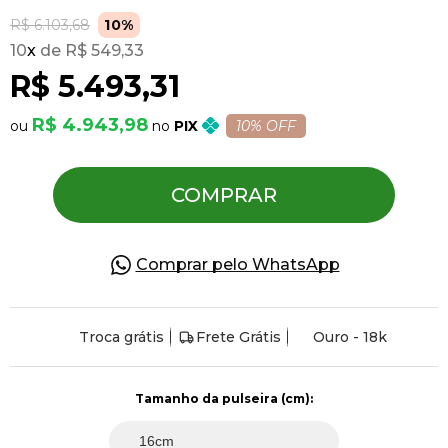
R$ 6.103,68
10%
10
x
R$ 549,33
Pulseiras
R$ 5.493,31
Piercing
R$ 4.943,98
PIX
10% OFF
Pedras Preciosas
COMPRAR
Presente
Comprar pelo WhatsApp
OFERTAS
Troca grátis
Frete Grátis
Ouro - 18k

--

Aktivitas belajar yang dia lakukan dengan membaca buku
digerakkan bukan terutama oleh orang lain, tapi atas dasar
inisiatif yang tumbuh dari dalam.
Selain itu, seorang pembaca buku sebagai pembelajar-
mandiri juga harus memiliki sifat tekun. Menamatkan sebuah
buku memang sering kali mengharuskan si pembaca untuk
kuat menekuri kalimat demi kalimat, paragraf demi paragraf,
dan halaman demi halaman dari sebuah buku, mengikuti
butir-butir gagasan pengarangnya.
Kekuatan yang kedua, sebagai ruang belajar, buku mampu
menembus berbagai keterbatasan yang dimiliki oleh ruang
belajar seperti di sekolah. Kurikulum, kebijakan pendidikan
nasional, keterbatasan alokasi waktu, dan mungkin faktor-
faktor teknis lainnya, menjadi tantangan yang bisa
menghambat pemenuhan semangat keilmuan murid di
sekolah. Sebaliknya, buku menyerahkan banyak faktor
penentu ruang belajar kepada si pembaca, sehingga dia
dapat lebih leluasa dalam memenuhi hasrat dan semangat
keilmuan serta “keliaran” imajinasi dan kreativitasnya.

### What is needed
With the line holding "mandiri juga harus" as the first and the line holding "nasional, keterbatasan alokasi" as the last, set down that range of the entries above exactly, and nothing else.

### Exercise result
mandiri juga harus memiliki sifat tekun. Menamatkan sebuah
buku memang sering kali mengharuskan si pembaca untuk
kuat menekuri kalimat demi kalimat, paragraf demi paragraf,
dan halaman demi halaman dari sebuah buku, mengikuti
butir-butir gagasan pengarangnya.
Kekuatan yang kedua, sebagai ruang belajar, buku mampu
menembus berbagai keterbatasan yang dimiliki oleh ruang
belajar seperti di sekolah. Kurikulum, kebijakan pendidikan
nasional, keterbatasan alokasi waktu, dan mungkin faktor-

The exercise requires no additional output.